By Selena Li
HONG KONG (Reuters) -China’s Ping An Insurance Group said it supported calls to restructure HSBC, which could include a spinoff of its Asia business, saying it cared about investment returns from its large stake in the bank but was not an activist investor.
“It is a significant investment and we’ve invested in it for seven years,” Jessica Tan, Ping An’s co-chief executive, told Reuters on Wednesday, when asked about the drivers behind the insurer, which sources have said, is urging HSBC to consider a spinoff.
Ping An is HSBC Holdings Plc’s largest shareholder with an 8.3% stake worth around $10.3 billion, according to Refinitiv data.
“We care much about long-term returns,” Tan said.
“We are not an activist investor.”
Ping An’s top management had not commented publicly on the HSBC spinoff call before Wednesday. The remarks show that the Chinese company does not intend to relent on its stance despite the lender’s recent pushback against a break-up move.
HSBC did not have an immediate comment in response to Tan’s remarks.
The London-headquartered bank, which makes the bulk of its sales and profit in Asia, came under pressure from Ping An in April to explore options including listing its Asia business to increase shareholder returns.

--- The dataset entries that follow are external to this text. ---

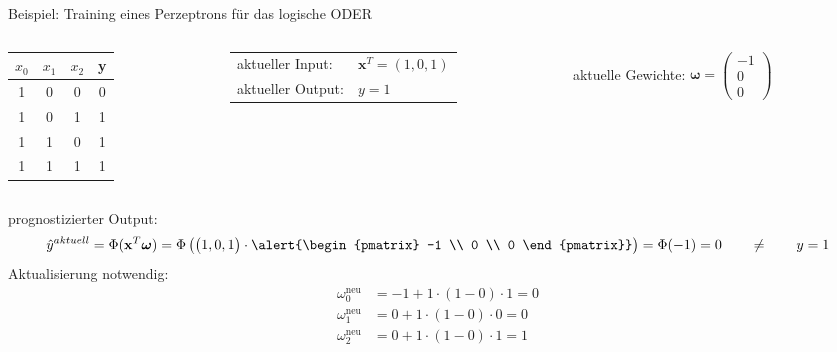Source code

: \documentclass[11pt, aspectratio=169, t]{beamer}
\begin{document}
\begin{frame}{Beispiel: Training eines Perzeptrons für das logische ODER}
\begin{small}
\begin{columns}
\begin{column}{0.25\textwidth}
\hspace{0.5cm}
\begin{footnotesize}
\begin{tabular}{cccc} \toprule
$x_0$ & $x_1$ & $x_2$ & y \\ \midrule
1 & 0 & 0 & 0 \\
1 & 0 & 1 & 1 \\
1 & 1 & 0 & 1 \\
1 & 1 & 1 & 1 \\ \bottomrule
\end{tabular} \end{footnotesize}
\end{column}
\begin{column}{0.4\textwidth}
\begin{tabular}{ll}
aktueller Input: & $\mathbf{x}^{T} = (1, 0, 1)$ \\
aktueller Output: & $y=1$ \\
\end{tabular}
\end{column}
\begin{column}{0.4\textwidth}
aktuelle Gewichte: \alert{ $\boldsymbol{\omega} = \begin{pmatrix} -1 \\ 0 \\ 0 \end{pmatrix}$ }
\end{column}
\end{columns}
prognostizierter Output:
\[\hat{y}^{aktuell} = \Phi(\mathbf{x}^{T}\boldsymbol{\omega}) = \Phi\left( \begin{pmatrix} 1, 0, 1 \end{pmatrix}\cdot \alert{\begin{pmatrix} -1 \\ 0 \\ 0 \end{pmatrix}} \right) = \Phi(-1) = 0 \qquad \neq \qquad y = 1\]
Aktualisierung notwendig:
\begin{align*}
\omega_0^{\text{neu}} &= -1 + 1\cdot (1-0)\cdot 1 = 0 \\
\omega_1^{\text{neu}} &=  0 + 1\cdot (1-0)\cdot 0 = 0 \\
\omega_2^{\text{neu}} &=  0 + 1\cdot (1-0)\cdot 1 = 1
\end{align*}
\end{small}
\end{frame}
\end{document}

Earlier this month, HSBC’s chairman and CEO were grilled for more than an hour on its strategy for dividends and growth during a shareholder meeting in Hong Kong that was attended by hundreds of its retail shareholders.
The stand-off with Ping An highlights the challenges facing the British bank, as it seeks to navigate geopolitical tensions between the United States, Britain and China amid criticism from lawmakers in the West over the bank’s activities in Hong Kong.
Speaking to reporters at its results briefing on Wednesday, Ping An’s Chief Investment Officer Deng Bin said the insurer maintains “an open and supportive attitude towards any measures, suggestions and opinions to improve” the performance and efficiency of HSBC.
“As a unit of long-term cooperation, we hope it will do better and better. What happens in the future depends on HSBC, and we support it in all its efforts,” Deng added.
Co-CEO Tan said Ping An would back any proposals by investors that “support long-term value improvements” at HSBC.
So far, there have been no institutional shareholders who have backed Ping An’s call, at least publicly, to break up HSBC.
A lack of a clear rationale and challenges to get other shareholders on board is preventing Ping An’s proposal from being considered seriously by the market, said one Hong Kong-based financial analyst.
Hong Kong-traded shares of Ping An closed 2.6% higher on Wednesday after its first-half profit exceeded expectations. HSBC’s shares dipped 1%.
LONG-TERM HIT
HSBC has said a break-up would mean a potential long-term hit to the bank’s credit rating, tax bill and operating costs, and bring immediate risks in executing any spinoff or merger.
A source has said Ping An was of the view that HSBC was overstating the risks of a potential spinoff, and such a step would generate an extra $25 billion to $35 billion in market value..
The Chinese insurer’s holdings in HSBC took a hit from the bank’s weak performance in recent years. HSBC’s Hong Kong shares have fallen by 42% from their five-year peak in 2018, with a suspension in dividend payment two years ago dragging on Ping An’s investment income.